1. Vous étiez accompagné lors de votre dernière prestation scénique à Savigny-le temple (banlieue parisienne) par une équipe de musiciens basés en France. Pourquoi l’absence de votre groupe de Kinshasa, qui était vivement attendu pour ce concert ?

Mes musiciens d’Anti-choc Kinshasa n’ont pas jusque-là obtenu leurs visas au niveau de l’ambassade française au pays. Leurs dossiers sont en cours de traitement. Je sais que ce n’est pas encore tard pour eux.

Car ils viendront à d’autres évènements prévus le mois prochain. Nous avons des dates bien calées dans le cadre d’une tournée européenne. Nous serons le 18 septembre à Athènes en Grèce et le 26 septembre à Upsal en Suède.

Je sais que notre gouvernement à travers la ministre de la Culture va nous aider pour obtenir les visas.

2. Durant toute la soirée, vous n’avez exécuté que vos anciens succès. A 75 ans, peut-on déjà vous déclarer une carrière au point mort ?

Je continue à travailler ! Présentement, je viens de lancer sur le marché une série de remixes des anciennes chansons telles que ‘‘Dernier coup de sifflet’’, ‘‘Matebu’’ et ‘‘Proclamation’’. Ce projet est déjà disponible en version audio et vidéo dans les plateformes de téléchargement.

Nous l’avons réalisé grâce à la maison ‘‘Nzombo Production’’ pour rendre hommage à titre posthume à Papa Wemba et Adrien Lenganshié Stervos Nyarkos, deux icônes de la musique et de la société des ambiaceurs et personnes élégants (SAPE). Par exemple, le titre ‘‘Dernier coup de sifflet’’ a été composé en 1987 par Nyarkos mais interprété par Wemba qui nous a quittés, il y a dix ans.

3. Vous êtes réputé auteur-compositeur prolifique avec une discographie riche dans l’histoire de la Rumba congolaise. Est-ce que vous bénéficiez de vos droits d’auteurs en RDC ?
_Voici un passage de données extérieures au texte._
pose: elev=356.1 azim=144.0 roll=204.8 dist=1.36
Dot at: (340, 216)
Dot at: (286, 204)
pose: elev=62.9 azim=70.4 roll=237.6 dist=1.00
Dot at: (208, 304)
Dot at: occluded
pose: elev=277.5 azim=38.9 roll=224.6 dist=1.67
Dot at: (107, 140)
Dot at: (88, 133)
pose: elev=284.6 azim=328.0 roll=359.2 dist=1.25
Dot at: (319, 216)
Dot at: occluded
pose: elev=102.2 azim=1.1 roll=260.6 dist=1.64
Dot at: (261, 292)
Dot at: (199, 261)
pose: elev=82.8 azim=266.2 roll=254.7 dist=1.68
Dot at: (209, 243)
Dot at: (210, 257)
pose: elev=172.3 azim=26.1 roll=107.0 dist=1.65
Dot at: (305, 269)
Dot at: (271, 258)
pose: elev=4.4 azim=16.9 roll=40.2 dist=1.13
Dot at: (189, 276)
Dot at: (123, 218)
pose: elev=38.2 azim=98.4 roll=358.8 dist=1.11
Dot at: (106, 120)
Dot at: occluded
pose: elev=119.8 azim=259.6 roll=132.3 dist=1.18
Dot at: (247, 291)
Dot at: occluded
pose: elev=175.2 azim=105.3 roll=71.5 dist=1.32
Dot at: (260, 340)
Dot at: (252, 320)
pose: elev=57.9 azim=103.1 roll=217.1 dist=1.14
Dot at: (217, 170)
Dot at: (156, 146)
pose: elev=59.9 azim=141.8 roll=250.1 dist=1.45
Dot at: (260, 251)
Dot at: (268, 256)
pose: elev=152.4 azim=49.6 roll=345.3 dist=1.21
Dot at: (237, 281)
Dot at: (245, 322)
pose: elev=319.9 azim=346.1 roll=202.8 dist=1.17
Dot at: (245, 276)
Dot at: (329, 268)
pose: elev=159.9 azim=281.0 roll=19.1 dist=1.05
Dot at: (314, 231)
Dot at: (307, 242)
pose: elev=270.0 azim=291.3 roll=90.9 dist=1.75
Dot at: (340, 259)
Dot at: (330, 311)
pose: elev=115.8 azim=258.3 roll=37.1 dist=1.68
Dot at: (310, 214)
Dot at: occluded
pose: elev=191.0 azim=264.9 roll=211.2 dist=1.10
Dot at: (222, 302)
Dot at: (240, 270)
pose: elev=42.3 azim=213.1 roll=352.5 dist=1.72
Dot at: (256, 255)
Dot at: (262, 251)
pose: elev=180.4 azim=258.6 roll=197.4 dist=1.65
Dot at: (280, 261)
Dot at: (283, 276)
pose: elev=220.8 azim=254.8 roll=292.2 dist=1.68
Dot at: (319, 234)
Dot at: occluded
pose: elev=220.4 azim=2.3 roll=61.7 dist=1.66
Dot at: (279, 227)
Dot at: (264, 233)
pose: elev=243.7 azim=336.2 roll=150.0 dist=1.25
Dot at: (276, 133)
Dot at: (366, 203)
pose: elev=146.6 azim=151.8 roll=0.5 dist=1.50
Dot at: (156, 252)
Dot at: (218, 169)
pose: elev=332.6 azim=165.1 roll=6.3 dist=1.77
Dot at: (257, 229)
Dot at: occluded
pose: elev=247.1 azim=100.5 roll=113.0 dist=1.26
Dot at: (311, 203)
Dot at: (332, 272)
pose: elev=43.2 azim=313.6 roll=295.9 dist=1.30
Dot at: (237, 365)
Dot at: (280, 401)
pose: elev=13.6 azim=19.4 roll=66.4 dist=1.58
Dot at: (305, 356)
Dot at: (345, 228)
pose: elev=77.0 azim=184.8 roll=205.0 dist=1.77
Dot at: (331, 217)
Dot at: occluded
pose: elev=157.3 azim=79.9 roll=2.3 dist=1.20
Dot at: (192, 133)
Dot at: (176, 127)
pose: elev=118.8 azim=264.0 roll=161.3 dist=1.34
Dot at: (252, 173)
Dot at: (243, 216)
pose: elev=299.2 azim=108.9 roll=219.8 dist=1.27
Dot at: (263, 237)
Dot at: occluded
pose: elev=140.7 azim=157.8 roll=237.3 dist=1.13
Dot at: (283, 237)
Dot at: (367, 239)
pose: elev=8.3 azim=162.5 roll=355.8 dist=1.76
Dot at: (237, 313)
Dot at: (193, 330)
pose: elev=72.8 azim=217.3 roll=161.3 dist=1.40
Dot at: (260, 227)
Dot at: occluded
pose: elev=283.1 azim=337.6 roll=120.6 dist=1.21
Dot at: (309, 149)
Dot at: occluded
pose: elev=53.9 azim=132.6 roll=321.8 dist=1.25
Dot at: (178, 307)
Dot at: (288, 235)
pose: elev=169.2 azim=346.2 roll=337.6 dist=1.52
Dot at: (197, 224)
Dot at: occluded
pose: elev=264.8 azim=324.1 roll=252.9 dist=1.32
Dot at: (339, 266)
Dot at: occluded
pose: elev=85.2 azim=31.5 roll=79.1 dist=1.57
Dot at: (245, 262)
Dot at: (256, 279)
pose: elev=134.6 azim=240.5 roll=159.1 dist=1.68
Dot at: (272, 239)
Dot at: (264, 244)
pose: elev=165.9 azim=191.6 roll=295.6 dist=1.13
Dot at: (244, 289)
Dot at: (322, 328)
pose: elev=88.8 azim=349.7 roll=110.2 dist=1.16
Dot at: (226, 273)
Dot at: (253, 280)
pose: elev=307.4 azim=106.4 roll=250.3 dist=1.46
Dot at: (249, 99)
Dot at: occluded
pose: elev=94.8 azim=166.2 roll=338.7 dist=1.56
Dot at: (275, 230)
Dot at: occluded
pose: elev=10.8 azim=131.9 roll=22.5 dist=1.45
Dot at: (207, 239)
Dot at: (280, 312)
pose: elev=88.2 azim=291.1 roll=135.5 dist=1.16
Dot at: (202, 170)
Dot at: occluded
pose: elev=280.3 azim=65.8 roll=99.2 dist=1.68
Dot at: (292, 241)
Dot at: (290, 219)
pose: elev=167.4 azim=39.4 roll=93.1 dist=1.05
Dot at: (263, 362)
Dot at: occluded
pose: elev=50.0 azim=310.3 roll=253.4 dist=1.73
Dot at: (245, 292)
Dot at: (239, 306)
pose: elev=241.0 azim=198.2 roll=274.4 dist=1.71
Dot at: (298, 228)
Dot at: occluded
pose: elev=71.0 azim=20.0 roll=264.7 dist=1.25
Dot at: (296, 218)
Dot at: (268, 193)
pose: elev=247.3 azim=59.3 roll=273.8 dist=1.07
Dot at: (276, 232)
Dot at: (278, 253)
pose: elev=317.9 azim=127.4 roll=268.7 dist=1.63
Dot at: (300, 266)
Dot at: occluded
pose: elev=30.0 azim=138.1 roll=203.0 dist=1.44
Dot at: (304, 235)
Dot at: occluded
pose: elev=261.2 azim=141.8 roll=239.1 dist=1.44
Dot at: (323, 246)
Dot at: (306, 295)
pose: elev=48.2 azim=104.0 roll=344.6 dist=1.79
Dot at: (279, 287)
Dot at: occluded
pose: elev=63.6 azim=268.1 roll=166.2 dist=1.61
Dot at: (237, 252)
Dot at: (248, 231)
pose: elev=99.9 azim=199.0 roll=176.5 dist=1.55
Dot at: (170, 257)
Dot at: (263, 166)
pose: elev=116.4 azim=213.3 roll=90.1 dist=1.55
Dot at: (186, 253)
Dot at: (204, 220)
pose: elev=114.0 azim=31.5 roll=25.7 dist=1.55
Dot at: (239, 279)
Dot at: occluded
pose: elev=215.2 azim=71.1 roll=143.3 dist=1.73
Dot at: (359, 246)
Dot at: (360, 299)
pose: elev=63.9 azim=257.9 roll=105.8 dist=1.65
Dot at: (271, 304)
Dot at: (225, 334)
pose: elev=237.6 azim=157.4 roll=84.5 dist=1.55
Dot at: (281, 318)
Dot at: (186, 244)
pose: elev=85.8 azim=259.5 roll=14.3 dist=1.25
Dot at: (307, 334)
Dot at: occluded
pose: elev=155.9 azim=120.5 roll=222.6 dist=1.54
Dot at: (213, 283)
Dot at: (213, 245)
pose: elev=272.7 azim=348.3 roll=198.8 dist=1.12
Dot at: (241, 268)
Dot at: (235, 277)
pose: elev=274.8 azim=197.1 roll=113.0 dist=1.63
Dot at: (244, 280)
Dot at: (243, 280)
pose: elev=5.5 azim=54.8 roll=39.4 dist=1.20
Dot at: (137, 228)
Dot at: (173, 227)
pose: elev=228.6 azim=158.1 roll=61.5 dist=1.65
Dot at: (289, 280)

Nous aurons un jour le temps de parler en profondeur de ce sujet très important. Ce qui se passe chez nous est totalement opposé à la gestion des droits d’auteur, sous d’autres cieux. Mais retenez qu’au Congo, on ne se retrouve vraiment pas en matière des droits d’auteur. Personne n’ignore la manière dont la répartition se fait… Nous recevons souvent des petites enveloppes sans feuillet.

Personnellement, je ne sais pas la façon dont les calculs se font pour être payé durant l’année. Je pense que les choses ne devraient pas se faire comme ça.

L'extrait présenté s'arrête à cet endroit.